DATASET RECORDS
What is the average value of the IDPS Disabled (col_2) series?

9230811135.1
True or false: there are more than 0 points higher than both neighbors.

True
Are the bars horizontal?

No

* * *

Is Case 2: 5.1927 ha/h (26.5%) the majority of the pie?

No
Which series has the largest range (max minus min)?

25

ABOUT THIS TASK
Return every line of the rows above that contains the string "True".

SOLUTION BELOW
True or false: there are more than 0 points higher than both neighbors.
True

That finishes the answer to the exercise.